Moskau vor der Weltmeisterschaft

Moskau, 13. Juni 2018, 11:49 | von Paco

Der 12. Juni, der Tag, an dem Johan Nilsen Nagel in seinem gelben Kostüm in der kleinen norwegischen Hafenstadt anlegt und damit die Handlung in Knut Hamsuns Roman »Mysterien« in Gang setzt, ist nunmehr auch russischer Nationalfeiertag, das Unigebäude ist geschlossen, also bleibe ich erst mal zu Hause und sehe den Film »Relatos salvajes«, lange vor mir hergeschoben, und meine Güte, ich liebe ihn.

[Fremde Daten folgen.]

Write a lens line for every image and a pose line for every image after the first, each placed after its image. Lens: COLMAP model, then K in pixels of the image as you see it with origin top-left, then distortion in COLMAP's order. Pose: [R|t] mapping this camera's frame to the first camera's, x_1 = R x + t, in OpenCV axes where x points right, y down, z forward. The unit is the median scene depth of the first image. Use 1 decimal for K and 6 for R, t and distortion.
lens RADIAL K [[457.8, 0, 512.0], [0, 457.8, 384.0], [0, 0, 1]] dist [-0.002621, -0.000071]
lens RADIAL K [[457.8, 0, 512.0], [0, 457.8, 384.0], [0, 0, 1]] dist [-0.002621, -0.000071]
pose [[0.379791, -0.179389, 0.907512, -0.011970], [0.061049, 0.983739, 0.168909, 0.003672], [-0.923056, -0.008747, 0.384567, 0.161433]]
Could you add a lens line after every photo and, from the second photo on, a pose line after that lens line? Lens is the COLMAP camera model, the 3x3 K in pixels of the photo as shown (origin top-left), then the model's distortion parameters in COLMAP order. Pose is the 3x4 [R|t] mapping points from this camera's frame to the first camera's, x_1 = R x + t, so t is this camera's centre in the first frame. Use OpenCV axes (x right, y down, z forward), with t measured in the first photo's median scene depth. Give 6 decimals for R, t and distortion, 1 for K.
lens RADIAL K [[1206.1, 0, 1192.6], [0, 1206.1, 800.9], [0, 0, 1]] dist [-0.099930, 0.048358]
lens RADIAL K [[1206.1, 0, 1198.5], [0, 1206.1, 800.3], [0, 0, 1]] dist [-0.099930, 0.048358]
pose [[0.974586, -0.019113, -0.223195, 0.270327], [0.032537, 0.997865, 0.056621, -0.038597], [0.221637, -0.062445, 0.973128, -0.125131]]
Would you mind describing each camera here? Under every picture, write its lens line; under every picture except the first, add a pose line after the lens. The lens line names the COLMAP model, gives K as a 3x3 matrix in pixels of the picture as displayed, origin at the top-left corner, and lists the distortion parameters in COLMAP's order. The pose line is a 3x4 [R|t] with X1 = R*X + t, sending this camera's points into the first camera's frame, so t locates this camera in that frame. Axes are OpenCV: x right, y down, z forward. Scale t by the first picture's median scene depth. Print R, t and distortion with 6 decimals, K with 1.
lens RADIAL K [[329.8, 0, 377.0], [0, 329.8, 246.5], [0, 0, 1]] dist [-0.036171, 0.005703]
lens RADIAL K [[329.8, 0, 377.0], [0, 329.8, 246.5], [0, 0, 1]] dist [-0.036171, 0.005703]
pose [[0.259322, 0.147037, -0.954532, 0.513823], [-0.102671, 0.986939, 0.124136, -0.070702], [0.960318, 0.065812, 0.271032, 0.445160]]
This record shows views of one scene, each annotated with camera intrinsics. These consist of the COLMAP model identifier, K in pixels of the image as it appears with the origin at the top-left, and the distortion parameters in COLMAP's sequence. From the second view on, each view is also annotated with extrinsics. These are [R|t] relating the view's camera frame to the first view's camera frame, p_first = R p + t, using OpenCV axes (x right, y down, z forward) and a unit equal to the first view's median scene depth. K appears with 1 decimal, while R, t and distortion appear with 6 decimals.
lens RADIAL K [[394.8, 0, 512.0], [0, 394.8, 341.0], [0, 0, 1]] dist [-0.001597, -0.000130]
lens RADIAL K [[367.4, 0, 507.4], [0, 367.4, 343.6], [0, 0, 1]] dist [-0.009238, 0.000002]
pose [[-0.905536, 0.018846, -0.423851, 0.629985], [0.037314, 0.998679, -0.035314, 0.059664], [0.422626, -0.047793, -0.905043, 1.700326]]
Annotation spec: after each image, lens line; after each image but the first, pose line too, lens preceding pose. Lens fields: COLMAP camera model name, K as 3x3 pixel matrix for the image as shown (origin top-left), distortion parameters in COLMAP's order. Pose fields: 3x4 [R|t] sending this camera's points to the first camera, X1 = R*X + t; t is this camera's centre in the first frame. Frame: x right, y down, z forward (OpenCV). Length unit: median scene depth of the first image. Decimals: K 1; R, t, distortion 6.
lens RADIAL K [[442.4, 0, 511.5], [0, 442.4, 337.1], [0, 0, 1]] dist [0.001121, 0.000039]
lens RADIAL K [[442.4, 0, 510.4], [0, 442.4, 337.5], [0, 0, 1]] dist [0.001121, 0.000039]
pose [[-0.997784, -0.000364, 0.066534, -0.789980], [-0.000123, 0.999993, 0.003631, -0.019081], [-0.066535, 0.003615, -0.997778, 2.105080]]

Nachmittags machen wir uns auf den Weg zum ВДНХ-Komplex, zur Majakowski-Ausstellung im Pavillon »Arbeiter und Kolchosbäuerin«. Hier noch mal chronologisch das ganze Majakowski-Projekt recappen, dem Wladimir Wladimirowitsch dann durch Selbstmord ein Ende setzte, mit dem genau richtigen Gespür für das Verhältnis zwischen Todeszeitpunkt und Vermächtnis.

In der Metro zeigen sich die ersten WM-Touristen, leicht zu erkennen an ihren leuchtenden Outdoorrucksackmodellen und an den neugierigen Blicken, etwas, das man sonst in Moskau niemals sieht, niemand schaut interessiert einfach so in der Gegend umher, in Moskau herrscht das abgeklärt-desinteressierte Verhalten.

Abends zu einer Geburtstagsfeier in einem Weinlokal in der Nähe der Belorusskaja. Wir bleiben bis Kassenschluss und spazieren dann die paar Kilometer nach Hause, frühsommerliche Nacht, Moskau vor der Weltmeisterschaft. Am Kasaner Bahnhof geht um 3 Uhr morgens die Straßenbeleuchtung aus, der Job wird weitergegeben an die Morgenwolken, die zuckerwatterosa leuchten. Ein paar Schlachtenbummler stehen in ihre ägyptischen Fahnen gewickelt in der Gegend herum. Straßenbahnschaffner mit den typischen Alkoholikeraktentaschen überqueren Straßen. Ein Hotel mit ausladend beflaggter Eingangskuppel zeigt die Nationalfarben aller Teilnehmerländer sowie Indiens.